*Stored data*:
· · · · · · ·

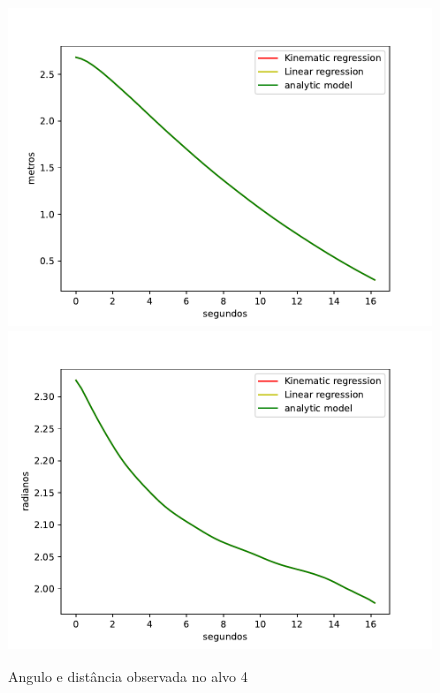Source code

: \begin{figure}[H]
    \centering
    \includegraphics[scale=0.3]{figuras/distance_over_time_4.pdf}
    \hspace{1cm}
    \includegraphics[scale=0.3]{figuras/angle_over_time_4.pdf}
    \caption{Angulo e distância observada no alvo 4}
\end{figure}

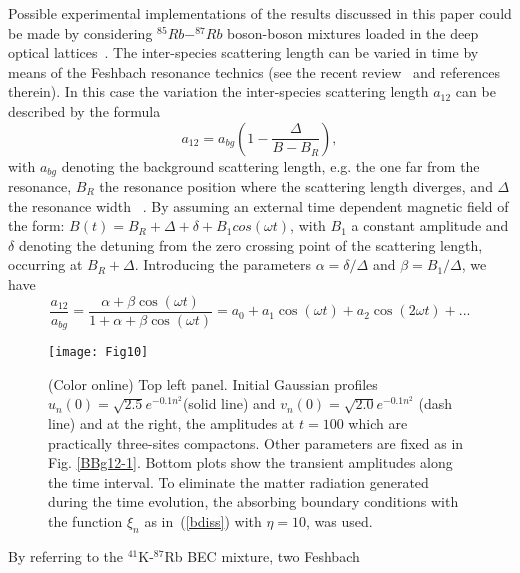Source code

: \documentclass[12pt]{iopart}
\begin{document}
Possible experimental implementations of the results discussed in this paper  could be made
by considering $^{85}Rb-^{87}Rb$ boson-boson mixtures loaded in the deep optical lattices~\cite{Rapp,Thalhammer,Catani}. The inter-species scattering length can be varied in time by means of the Feshbach resonance technics (see the recent review~\cite{REV-MOD-PHYS} and references therein). In this case the variation the inter-species scattering length $a_{12}$
can be described by the formula
\begin{equation}
a_{12}=a_{bg}(1-\frac{\Delta}{B-B_{R}}),
\label{FR}
\end{equation}
with $a_{bg}$  denoting the background scattering length, e.g. the one far from the resonance, $B_{R}$ the resonance position where the scattering length diverges, and  $\Delta$ the resonance width~ \cite{REV-MOD-PHYS}.
By assuming an external  time dependent magnetic field of the form: $B(t)= B_R +\Delta + \delta + B_1 cos(\omega t)$, with $B_1$ a constant amplitude and  $\delta$ denoting the detuning from the zero crossing point of the scattering length, occurring at $B_R+\Delta$. Introducing the parameters $\alpha=\delta/\Delta$ and $\beta=B_1/\Delta$,  we have
\begin{equation}
\frac{a_{12}}{a_{bg}}=\frac{\alpha + \beta \cos(\omega t)}{1 + \alpha + \beta \cos(\omega t)} = a_0 + a_1\cos(\omega t)+ a_2\cos(2\omega t) +...
\label{Fourier}
\end{equation}
%
\begin{figure}
\centerline{\texttt{[image: Fig10]}}\caption{(Color online) Top left panel. Initial Gaussian
profiles $u_{n}(0)=\sqrt{2.5}e^{-0.1n^{2}}$(solid line) and $v_{n}(0)=\sqrt{2.0}e^{-0.1n^{2}}$
(dash line) and at the right, the amplitudes at $t=100$ which are
practically three-sites compactons. Other parameters are fixed as
in Fig. \ref{BBg12-1}. Bottom plots show the transient amplitudes
along the time interval. To eliminate the matter radiation generated during the time evolution, the absorbing boundary conditions with the function $\xi_n$ as in~(\ref{bdiss}) with $\eta=10$, was used.}
\label{Addition4}
\end{figure}
%
By referring to the $^{41}$K-$^{87}$Rb BEC mixture, two Feshbach
\end{document}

· · · · · · ·

Each line of the data must be restated exactly, and the pictures must be left out.

Source code

: \begin{figure}[H]
    \centering
    \includegraphics[scale=0.3]{figuras/distance_over_time_4.pdf}
    \hspace{1cm}
    \includegraphics[scale=0.3]{figuras/angle_over_time_4.pdf}
    \caption{Angulo e distância observada no alvo 4}
\end{figure}

Source code

: \documentclass[12pt]{iopart}
\begin{document}
Possible experimental implementations of the results discussed in this paper  could be made
by considering $^{85}Rb-^{87}Rb$ boson-boson mixtures loaded in the deep optical lattices~\cite{Rapp,Thalhammer,Catani}. The inter-species scattering length can be varied in time by means of the Feshbach resonance technics (see the recent review~\cite{REV-MOD-PHYS} and references therein). In this case the variation the inter-species scattering length $a_{12}$
can be described by the formula
\begin{equation}
a_{12}=a_{bg}(1-\frac{\Delta}{B-B_{R}}),
\label{FR}
\end{equation}
with $a_{bg}$  denoting the background scattering length, e.g. the one far from the resonance, $B_{R}$ the resonance position where the scattering length diverges, and  $\Delta$ the resonance width~ \cite{REV-MOD-PHYS}.
By assuming an external  time dependent magnetic field of the form: $B(t)= B_R +\Delta + \delta + B_1 cos(\omega t)$, with $B_1$ a constant amplitude and  $\delta$ denoting the detuning from the zero crossing point of the scattering length, occurring at $B_R+\Delta$. Introducing the parameters $\alpha=\delta/\Delta$ and $\beta=B_1/\Delta$,  we have
\begin{equation}
\frac{a_{12}}{a_{bg}}=\frac{\alpha + \beta \cos(\omega t)}{1 + \alpha + \beta \cos(\omega t)} = a_0 + a_1\cos(\omega t)+ a_2\cos(2\omega t) +...
\label{Fourier}
\end{equation}
%
\begin{figure}
\centerline{\texttt{[image: Fig10]}}\caption{(Color online) Top left panel. Initial Gaussian
profiles $u_{n}(0)=\sqrt{2.5}e^{-0.1n^{2}}$(solid line) and $v_{n}(0)=\sqrt{2.0}e^{-0.1n^{2}}$
(dash line) and at the right, the amplitudes at $t=100$ which are
practically three-sites compactons. Other parameters are fixed as
in Fig. \ref{BBg12-1}. Bottom plots show the transient amplitudes
along the time interval. To eliminate the matter radiation generated during the time evolution, the absorbing boundary conditions with the function $\xi_n$ as in~(\ref{bdiss}) with $\eta=10$, was used.}
\label{Addition4}
\end{figure}
%
By referring to the $^{41}$K-$^{87}$Rb BEC mixture, two Feshbach
\end{document}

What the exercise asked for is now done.